A question that demands a short answer (preferably just adjective/noun). And a period. “What do you do?” is never open-ended.

For years, the question didn’t bother me. Because I had an answer.

I was a student. I was in politics. I was a consultant. I was whatever society thought I should be. I liked that. It was safe, it was affirming and it was profitable.

But, then, about 9 1/2 years ago, I started to not like the question so much.

Initially, that was because I no longer had an answer.

“What do you do?” people would ask me when I was 41, 42, 43, 44.

“You know, I’m trying to figure that out,” I’d say. “There are so many possibilities, I’m really not sure which is the right one for me.”

Blank stare. “Oh, I thought you were still in politics. Well, can you still give me a check for Candidate X?” When I explained that I no longer had neither an idea of what I was doing nor money, the blank stare would turn into the back of the head as the questioner made a mad dash for the other side of the room.

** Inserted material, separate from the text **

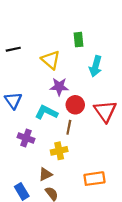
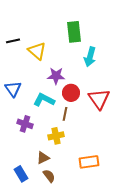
green rectangle: (78, 40) -> (74, 32), size x1.5
yellow triangle: (51, 60) -> (37, 51), moved

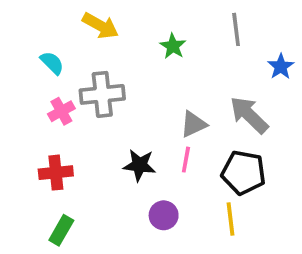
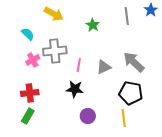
blue star: (281, 67) -> (151, 10), moved
pink line: (186, 160) -> (79, 65), moved
green rectangle: (61, 230) -> (28, 116), moved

Then, when I turned 45, 46, 47, 48, I again found an answer. Two actually. I was a shaman and I was a writer. People liked those answers because (a) it’s not everyday you meet a shaman and (b) deep down inside everyone wants to be a writer. I know because, whenever you tell someone you’re a writer the odds are great that they will respond not by asking about your writing but by telling you that their friends tell them they, too, should be a writer (even if they struggle with the concepts of complete sentences and subject/verb agreement).

But my answer no longer seemed enough. It seemed like I was trying to define myself in the space of a nametag (15 characters max, please). Worse, it seemed like my response was tied to product, to earning my keep as one particular cog in the very large wheel of society.

At the same time, you can’t avoid the question anymore than you can escape flies at a summer picnic.

So, what to do about “What do you do?”

Change how you respond. Break free of the tight conformity of conditioning and answer from a different perspective. One that addresses intent over purpose, motivation over money.

How did I do that? With a new answer. Ok, two. At first I tried, “I live.” But, good god, that’s about as imaginative as “What do you do?” Plus, it reeks of Gwyneth and her poop, excuse me, Goop.

Now, when people ask me what I do, I say, “I share.”

Because, in the end, isn’t that we all “do”?

We share.

We share our experiences. Our successes, our failures. We share what we have learned. The easy way and the hard way. Our beginnings, our endings and the life that comes between.

We share our stories.

Now that’s an answer I can get behind.